A linha férrea operada pela Transnordestina Logística (TLSA) está em operação desde dezembro de 2025 e faz parte do trecho Eliseu Martins-Salgueiro-Pecém que teve suas obras retomadas em 2023. O trajeto mais recente, partindo do Terminal Intermodal do Piauí (TIPI), foi concluído em 16 horas e 34 minutos, consolidando parâmetros técnicos de velocidade, carga e descarga.
Em entrevista exclusiva, o diretor comercial e de Terminais da TLSA, Alex Trevizan, detalha os próximos passos e confirma que o setor mineral será protagonista das próximas viagens experimentais.
“Também pretendemos fazer um transporte com soja, mas fugindo um pouco do granel sólido agrícola, verificamos que há a possibilidade, ainda neste mês, de fazer um movimento de gipsita.
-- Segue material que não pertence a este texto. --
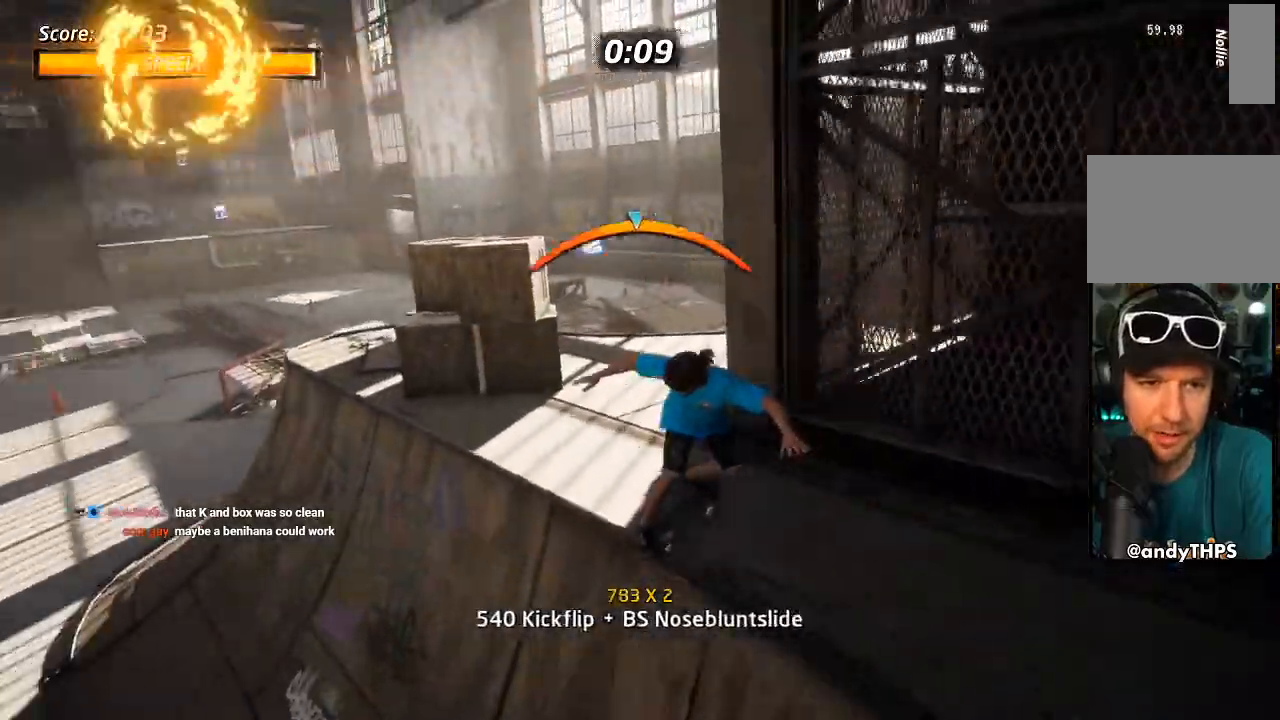
{"buttons": ["CROSS", "L1"], "left_stick": "center", "right_stick": "center", "events": [[50, "SQUARE", "down"], [67, "CROSS", "up"], [150, "SQUARE", "up"], [233, "DPAD_DOWN", "up"], [267, "DPAD_RIGHT", "up"], [433, "CROSS", "down"]]}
Talvez no mês que vem de calcário e gesso agrícola, para diversificar um pouco mais para o granel sólido mineral”, afirma Trevizan.
Operação a partir do Sertão do Araripe
O destaque para o mercado pernambucano vem com a confirmação de que a primeira operação teste com gipsita deverá sair de Trindade, no Sertão do Araripe, principal polo gesseiro do país, com destino ao Ceará, provavelmente para o terminal de Iguatu, que já está construído e em operação.
“Nossa perspectiva é realizar o teste com gipsita nas próximas semanas, com o trem partindo de Pernambuco, a partir da cidade de Trindade, até o Ceará, em local que está sendo definido”, explica o diretor.
Durante a fase de testes, cada composição tem capacidade para até mil toneladas, distribuídas em 20 vagões, com possibilidade de ampliação tanto no número de viagens quanto na quantidade de vagões à medida que a operação evolui.
Em dezembro do ano passado, em conversa com o ME, o presidente da Transnordestina, Tufi Daher, já havia mencionado da importância do polo gesseiro, em especial do Araripe, em Araripina.
“ O gesso produzido ali é de altíssima qualidade. Isso torna o polo extremamente competitivo, tanto no mercado interno quanto no externo. Nosso plano de negócios prevê, no futuro, o transporte de pelo menos 1 milhão de toneladas de gesso por ano” adiantou.

Foco na integração logística da Transnordestina
Não há, por enquanto, um cronograma fechado para o encerramento da fase experimental. Segundo Trevizan, a prioridade é testar todos os elos da operação ferroviária, especialmente a logística de transbordo e a integração com o modal rodoviário.
“Um dos fatores que analisamos é o ponto de carregamento e o ponto da descarga dos produtos, a questão dos acessos das carretas para que elas possam manobrar e fazer o transbordo direto, sai do vagão e já cai rápido no caminhão, para esse giro ser rápido”, explica.
Até o momento, foram realizadas duas viagens experimentais: milho, em dezembro de 2025, e sorgo, em janeiro de 2026. A expectativa é de aumento gradual das viagens, com novas cargas agrícolas, como soja, milheto e milho e minerais, incluindo gipsita, gesso agrícola e calcário.
Perspectivas positivas para o primeiro ano
Para o diretor, os resultados iniciais reforçam o potencial estratégico da Transnordestina para reduzir custos logísticos e ampliar a competitividade do Nordeste.
“Nossa linha férrea é muito moderna, de alta capacidade, padrão mundial. E os testes estão mostrando que ela está correspondendo às expectativas de velocidade, tempos de carga e descarga, dentre outros parâmetros técnico-operacionais”, conclui Trevizan.